§ Job item:
List every line in the material below that contains the word "chart".
BEGIN Data
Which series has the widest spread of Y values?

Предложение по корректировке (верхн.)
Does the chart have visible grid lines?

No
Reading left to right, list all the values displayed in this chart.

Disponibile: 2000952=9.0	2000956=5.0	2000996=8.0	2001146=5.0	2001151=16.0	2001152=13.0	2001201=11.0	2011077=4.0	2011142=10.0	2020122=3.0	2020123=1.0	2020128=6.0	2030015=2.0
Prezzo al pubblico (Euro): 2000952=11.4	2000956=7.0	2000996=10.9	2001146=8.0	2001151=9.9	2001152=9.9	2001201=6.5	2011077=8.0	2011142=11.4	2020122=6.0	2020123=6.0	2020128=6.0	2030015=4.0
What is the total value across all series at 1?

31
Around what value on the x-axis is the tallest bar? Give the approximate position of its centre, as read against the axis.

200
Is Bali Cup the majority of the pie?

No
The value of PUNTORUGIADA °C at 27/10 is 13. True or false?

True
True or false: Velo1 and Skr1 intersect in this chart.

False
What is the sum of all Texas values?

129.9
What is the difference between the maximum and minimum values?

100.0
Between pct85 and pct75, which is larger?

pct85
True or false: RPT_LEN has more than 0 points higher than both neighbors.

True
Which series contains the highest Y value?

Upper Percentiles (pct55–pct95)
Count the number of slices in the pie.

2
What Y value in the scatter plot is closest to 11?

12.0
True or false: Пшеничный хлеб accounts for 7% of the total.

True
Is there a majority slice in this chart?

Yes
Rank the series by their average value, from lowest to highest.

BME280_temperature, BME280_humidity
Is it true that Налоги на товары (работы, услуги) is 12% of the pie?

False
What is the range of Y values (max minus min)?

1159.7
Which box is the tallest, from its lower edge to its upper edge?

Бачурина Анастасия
END Data
§ Reply:
Does the chart have visible grid lines?
Reading left to right, list all the values displayed in this chart.
True or false: Velo1 and Skr1 intersect in this chart.
Is there a majority slice in this chart?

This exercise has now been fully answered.